Output each record verbatim, with pictures left out.

=== Begin Enclosure ===

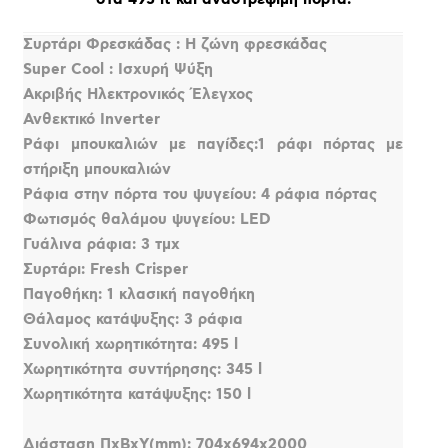
Συρτάρι Φρεσκάδας : Η ζώνη φρεσκάδας
Super Cool : Ισχυρή Ψύξη
Ακριβής Ηλεκτρονικός Έλεγχος
Ανθεκτικό Inverter
Ράφι μπουκαλιών με παγίδες:1 ράφι πόρτας με
στήριξη μπουκαλιών
Ράφια στην πόρτα του ψυγείου: 4 ράφια πόρτας
Φωτισμός θαλάμου ψυγείου: LED
Γυάλινα ράφια: 3 τμχ
Συρτάρι: Fresh Crisper
Παγοθήκη: 1 κλασική παγοθήκη
Θάλαμος κατάψυξης: 3 ράφια
Συνολική χωρητικότητα: 495 l
Χωρητικότητα συντήρησης: 345 l
Χωρητικότητα κατάψυξης: 150 l
Διάσταση ΠxΒxΥ(mm): 704x694x2000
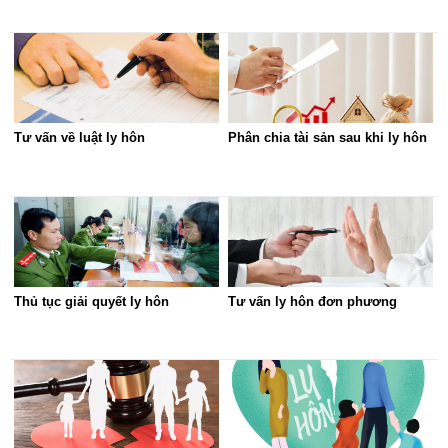
Tư vấn về luật ly hôn
Phân chia tài sản sau khi ly hôn
Thủ tục giải quyết ly hôn
Tư vấn ly hôn đơn phương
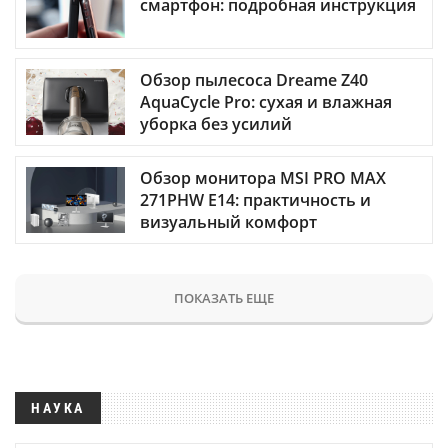
смартфон: подробная инструкция
Обзор пылесоса Dreame Z40
AquaCycle Pro: сухая и влажная
уборка без усилий
Обзор монитора MSI PRO MAX
271PHW E14: практичность и
визуальный комфорт
ПОКАЗАТЬ ЕЩЕ
НАУКА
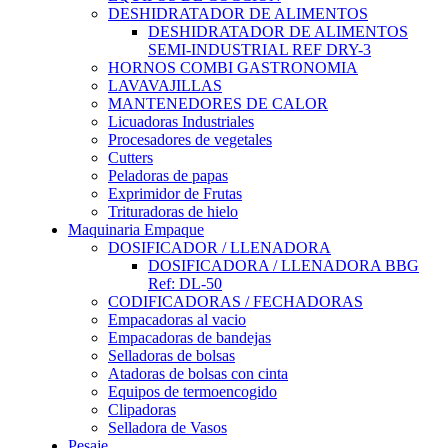
DESHIDRATADOR DE ALIMENTOS
DESHIDRATADOR DE ALIMENTOS
SEMI-INDUSTRIAL REF DRY-3
HORNOS COMBI GASTRONOMIA
LAVAVAJILLAS
MANTENEDORES DE CALOR
Licuadoras Industriales
Procesadores de vegetales
Cutters
Peladoras de papas
Exprimidor de Frutas
Trituradoras de hielo
Maquinaria Empaque
DOSIFICADOR / LLENADORA
DOSIFICADORA / LLENADORA BBG
Ref: DL-50
CODIFICADORAS / FECHADORAS
Empacadoras al vacio
Empacadoras de bandejas
Selladoras de bolsas
Atadoras de bolsas con cinta
Equipos de termoencogido
Clipadoras
Selladora de Vasos
Pesaje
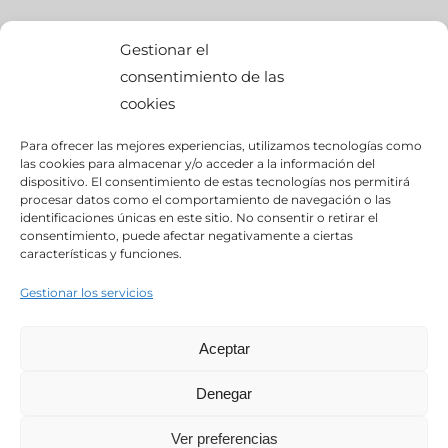
OFICINA CENTRAL
Gestionar el
consentimiento de las
cookies
calle Palier, s/n
Para ofrecer las mejores experiencias, utilizamos tecnologías como
edif. BMW Momentum,
las cookies para almacenar y/o acceder a la información del
dispositivo. El consentimiento de estas tecnologías nos permitirá
Pol. Ind. “Ciudad del Automóvil”
procesar datos como el comportamiento de navegación o las
identificaciones únicas en este sitio. No consentir o retirar el
consentimiento, puede afectar negativamente a ciertas
28914- Leganés (Madrid)
características y funciones.
Gestionar los servicios
Aceptar
INICIO
EMPRESA
POLÍTICA DE PRIVACIDAD
AVISO LEGAL
POLÍTICA DE COOKIES
POLÍTICA DE SEGURIDAD DE LA
Denegar
INFORMACIÓN
TRABAJA CON NOSOTROS
CANAL ÉTICO
Ver preferencias
Copyright: 2020 . Viten Seguridad © 91 498 73 04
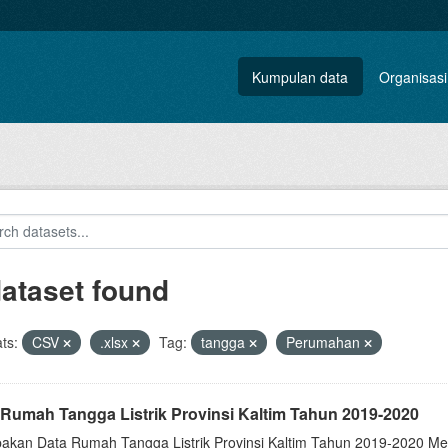
Kumpulan data
Organisasi
dataset found
ts:
CSV
.xlsx
Tag:
tangga
Perumahan
 Rumah Tangga Listrik Provinsi Kaltim Tahun 2019-2020
akan Data Rumah Tangga Listrik Provinsi Kaltim Tahun 2019-2020 Me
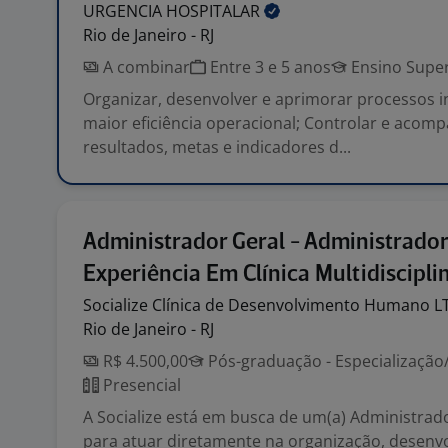
URGENCIA
HOSPITALAR
Rio de Janeiro - RJ
A combinar
Entre 3 e 5 anos
Ensino Super
Organizar, desenvolver e aprimorar processos i
maior eficiência operacional; Controlar e acom
resultados, metas e indicadores d...
Administrador Geral - Administrado
Experiência Em Clínica Multidiscipli
Socialize Clínica de Desenvolvimento Humano
L
Rio de Janeiro - RJ
R$ 4.500,00
Pós-graduação - Especializaçã
Presencial
A Socialize está em busca de um(a) Administrado
para atuar diretamente na organização, desenv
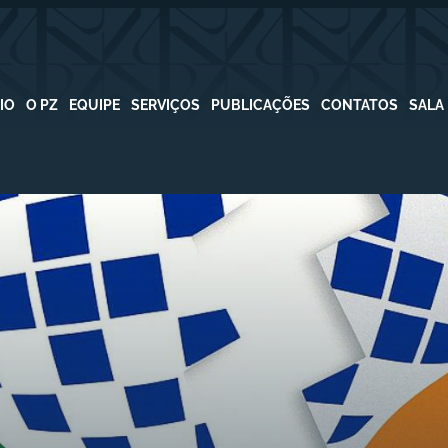
CIO
O PZ
EQUIPE
SERVIÇOS
PUBLICAÇÕES
CONTATOS
SALA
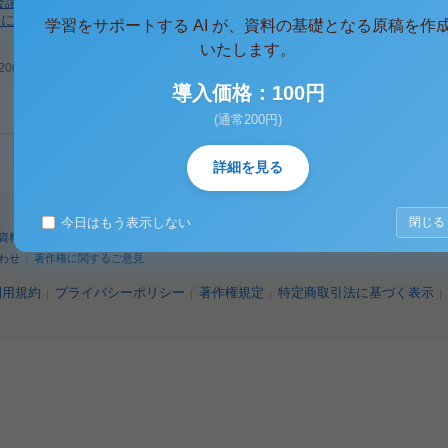
会議事録（所有不
却について）
学習をサポートする AI が、資料の基礎となる原稿を作
)
いたします。
09/04/15
導入価格：100円
(通常200円)
詳細を見る
今日はもう表示しない
閉じる
資料
人気タグ
パワーユーザー
検索
わせ
著作権に関するご意見
利用規約
プライバシーポリシー
著作権規定
特定商取引法に基づく表示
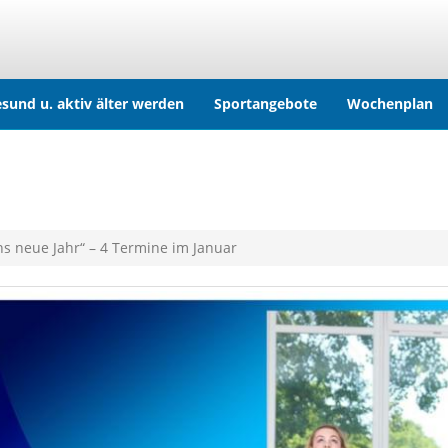
sund u. aktiv älter werden
Sportangebote
Wochenplan
ns neue Jahr“ – 4 Termine im Januar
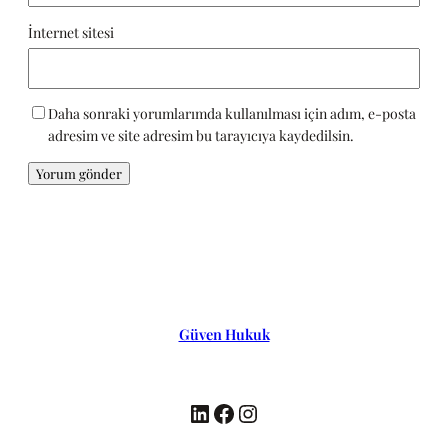
İnternet sitesi
Daha sonraki yorumlarımda kullanılması için adım, e-posta
adresim ve site adresim bu tarayıcıya kaydedilsin.
Güven Hukuk
LinkedIn
Facebook
Instagram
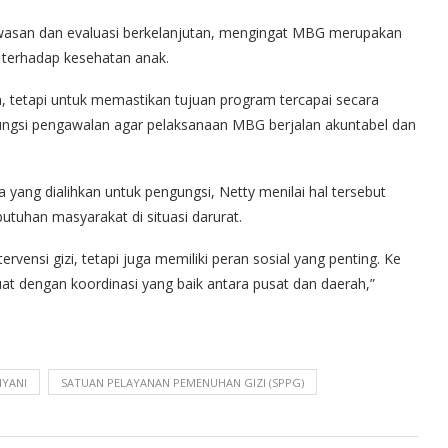
wasan dan evaluasi berkelanjutan, mengingat MBG merupakan
terhadap kesehatan anak.
 tetapi untuk memastikan tujuan program tercapai secara
fungsi pengawalan agar pelaksanaan MBG berjalan akuntabel dan
yang dialihkan untuk pengungsi, Netty menilai hal tersebut
tuhan masyarakat di situasi darurat.
rvensi gizi, tetapi juga memiliki peran sosial yang penting. Ke
kuat dengan koordinasi yang baik antara pusat dan daerah,”
IYANI
SATUAN PELAYANAN PEMENUHAN GIZI (SPPG)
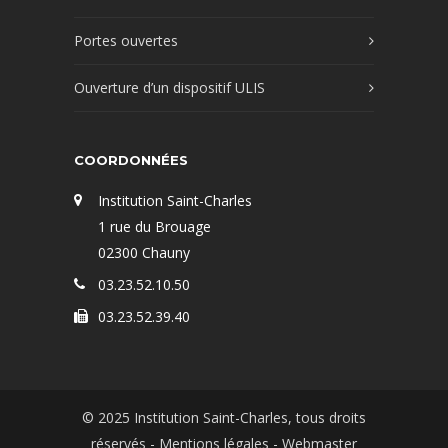
Portes ouvertes
Ouverture d’un dispositif ULIS
COORDONNÉES
Institution Saint-Charles
1 rue du Brouage
02300 Chauny
03.23.52.10.50
03.23.52.39.40
© 2025 Institution Saint-Charles, tous droits
réservés -
Mentions légales
- Webmaster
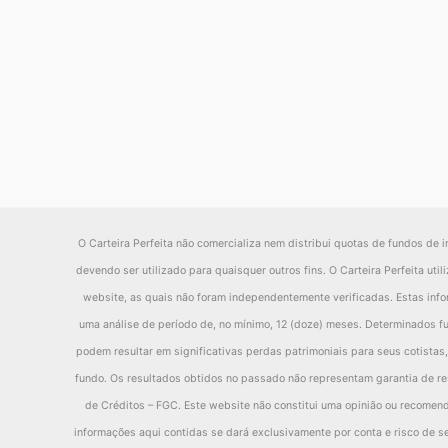
Fundo
-4.52%
6.20%
15.85%
2016
Ibov
-3.57%
6.28%
14.69%
diferença
-0.95%
-0.08%
1.16%
Fundo
-8.23%
7.64%
-1.51%
2015
Ibov
-3.49%
8.50%
-1.02%
diferença
-4.74%
-0.86%
-0.49%
Fundo
-7.17%
-4.98%
0.67%
O Carteira Perfeita não comercializa nem distribui quotas de fundos de i
2014
Ibov
-5.34%
-0.82%
8.06%
devendo ser utilizado para quaisquer outros fins. O Carteira Perfeita ut
website, as quais não foram independentemente verificadas. Estas inf
diferença
-1.83%
-4.16%
-7.39%
uma análise de período de, no mínimo, 12 (doze) meses. Determinados fu
Fundo
0.16%
-2.63%
-0.82%
podem resultar em significativas perdas patrimoniais para seus cotistas,
2013
Ibov
-2.55%
-4.45%
-1.85%
fundo. Os resultados obtidos no passado não representam garantia de res
diferença
2.71%
1.82%
1.03%
de Créditos – FGC. Este website não constitui uma opinião ou recomenda
informações aqui contidas se dará exclusivamente por conta e risco de se
Fundo
7.83%
5.26%
-0.31%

=== End Enclosure ===

- Solved problem
Συρτάρι Φρεσκάδας : Η ζώνη φρεσκάδας
Super Cool : Ισχυρή Ψύξη
Ακριβής Ηλεκτρονικός Έλεγχος
Ανθεκτικό Inverter
Ράφι μπουκαλιών με παγίδες:1 ράφι πόρτας με
στήριξη μπουκαλιών
Ράφια στην πόρτα του ψυγείου: 4 ράφια πόρτας
Φωτισμός θαλάμου ψυγείου: LED
Γυάλινα ράφια: 3 τμχ
Συρτάρι: Fresh Crisper
Παγοθήκη: 1 κλασική παγοθήκη
Θάλαμος κατάψυξης: 3 ράφια
Συνολική χωρητικότητα: 495 l
Χωρητικότητα συντήρησης: 345 l
Χωρητικότητα κατάψυξης: 150 l
Διάσταση ΠxΒxΥ(mm): 704x694x2000
Tư vấn về luật ly hôn
Phân chia tài sản sau khi ly hôn
Thủ tục giải quyết ly hôn
Tư vấn ly hôn đơn phương
смартфон: подробная инструкция
Обзор пылесоса Dreame Z40
AquaCycle Pro: сухая и влажная
уборка без усилий
Обзор монитора MSI PRO MAX
271PHW E14: практичность и
визуальный комфорт
ПОКАЗАТЬ ЕЩЕ
НАУКА
DESHIDRATADOR DE ALIMENTOS
DESHIDRATADOR DE ALIMENTOS
SEMI-INDUSTRIAL REF DRY-3
HORNOS COMBI GASTRONOMIA
LAVAVAJILLAS
MANTENEDORES DE CALOR
Licuadoras Industriales
Procesadores de vegetales
Cutters
Peladoras de papas
Exprimidor de Frutas
Trituradoras de hielo
Maquinaria Empaque
DOSIFICADOR / LLENADORA
DOSIFICADORA / LLENADORA BBG
Ref: DL-50
CODIFICADORAS / FECHADORAS
Empacadoras al vacio
Empacadoras de bandejas
Selladoras de bolsas
Atadoras de bolsas con cinta
Equipos de termoencogido
Clipadoras
Selladora de Vasos
Pesaje
OFICINA CENTRAL
Gestionar el
consentimiento de las
cookies
calle Palier, s/n
Para ofrecer las mejores experiencias, utilizamos tecnologías como
edif. BMW Momentum,
las cookies para almacenar y/o acceder a la información del
dispositivo. El consentimiento de estas tecnologías nos permitirá
Pol. Ind. “Ciudad del Automóvil”
procesar datos como el comportamiento de navegación o las
identificaciones únicas en este sitio. No consentir o retirar el
consentimiento, puede afectar negativamente a ciertas
28914- Leganés (Madrid)
características y funciones.
Gestionar los servicios
Aceptar
INICIO
EMPRESA
POLÍTICA DE PRIVACIDAD
AVISO LEGAL
POLÍTICA DE COOKIES
POLÍTICA DE SEGURIDAD DE LA
Denegar
INFORMACIÓN
TRABAJA CON NOSOTROS
CANAL ÉTICO
Ver preferencias
Copyright: 2020 . Viten Seguridad © 91 498 73 04
Kumpulan data
Organisasi
dataset found
ts:
CSV
.xlsx
Tag:
tangga
Perumahan
 Rumah Tangga Listrik Provinsi Kaltim Tahun 2019-2020
akan Data Rumah Tangga Listrik Provinsi Kaltim Tahun 2019-2020 Me
URGENCIA
HOSPITALAR
Rio de Janeiro - RJ
A combinar
Entre 3 e 5 anos
Ensino Super
Organizar, desenvolver e aprimorar processos i
maior eficiência operacional; Controlar e acom
resultados, metas e indicadores d...
Administrador Geral - Administrado
Experiência Em Clínica Multidiscipli
Socialize Clínica de Desenvolvimento Humano
L
Rio de Janeiro - RJ
R$ 4.500,00
Pós-graduação - Especializaçã
Presencial
A Socialize está em busca de um(a) Administrado
para atuar diretamente na organização, desenv
CIO
O PZ
EQUIPE
SERVIÇOS
PUBLICAÇÕES
CONTATOS
SALA
会議事録（所有不
却について）
学習をサポートする AI が、資料の基礎となる原稿を作
)
いたします。
09/04/15
導入価格：100円
(通常200円)
詳細を見る
今日はもう表示しない
閉じる
資料
人気タグ
パワーユーザー
検索
わせ
著作権に関するご意見
利用規約
プライバシーポリシー
著作権規定
特定商取引法に基づく表示
sund u. aktiv älter werden
Sportangebote
Wochenplan
ns neue Jahr“ – 4 Termine im Januar
İnternet sitesi
Daha sonraki yorumlarımda kullanılması için adım, e-posta
adresim ve site adresim bu tarayıcıya kaydedilsin.
Güven Hukuk
LinkedIn
Facebook
Instagram
wasan dan evaluasi berkelanjutan, mengingat MBG merupakan
terhadap kesehatan anak.
 tetapi untuk memastikan tujuan program tercapai secara
fungsi pengawalan agar pelaksanaan MBG berjalan akuntabel dan
yang dialihkan untuk pengungsi, Netty menilai hal tersebut
tuhan masyarakat di situasi darurat.
rvensi gizi, tetapi juga memiliki peran sosial yang penting. Ke
kuat dengan koordinasi yang baik antara pusat dan daerah,”
IYANI
SATUAN PELAYANAN PEMENUHAN GIZI (SPPG)
Portes ouvertes
Ouverture d’un dispositif ULIS
COORDONNÉES
Institution Saint-Charles
1 rue du Brouage
02300 Chauny
03.23.52.10.50
03.23.52.39.40
© 2025 Institution Saint-Charles, tous droits
réservés -
Mentions légales
- Webmaster
Fundo
-4.52%
6.20%
15.85%
2016
Ibov
-3.57%
6.28%
14.69%
diferença
-0.95%
-0.08%
1.16%
Fundo
-8.23%
7.64%
-1.51%
2015
Ibov
-3.49%
8.50%
-1.02%
diferença
-4.74%
-0.86%
-0.49%
Fundo
-7.17%
-4.98%
0.67%
O Carteira Perfeita não comercializa nem distribui quotas de fundos de i
2014
Ibov
-5.34%
-0.82%
8.06%
devendo ser utilizado para quaisquer outros fins. O Carteira Perfeita ut
website, as quais não foram independentemente verificadas. Estas inf
diferença
-1.83%
-4.16%
-7.39%
uma análise de período de, no mínimo, 12 (doze) meses. Determinados fu
Fundo
0.16%
-2.63%
-0.82%
podem resultar em significativas perdas patrimoniais para seus cotistas,
2013
Ibov
-2.55%
-4.45%
-1.85%
fundo. Os resultados obtidos no passado não representam garantia de res
diferença
2.71%
1.82%
1.03%
de Créditos – FGC. Este website não constitui uma opinião ou recomenda
informações aqui contidas se dará exclusivamente por conta e risco de se
Fundo
7.83%
5.26%
-0.31%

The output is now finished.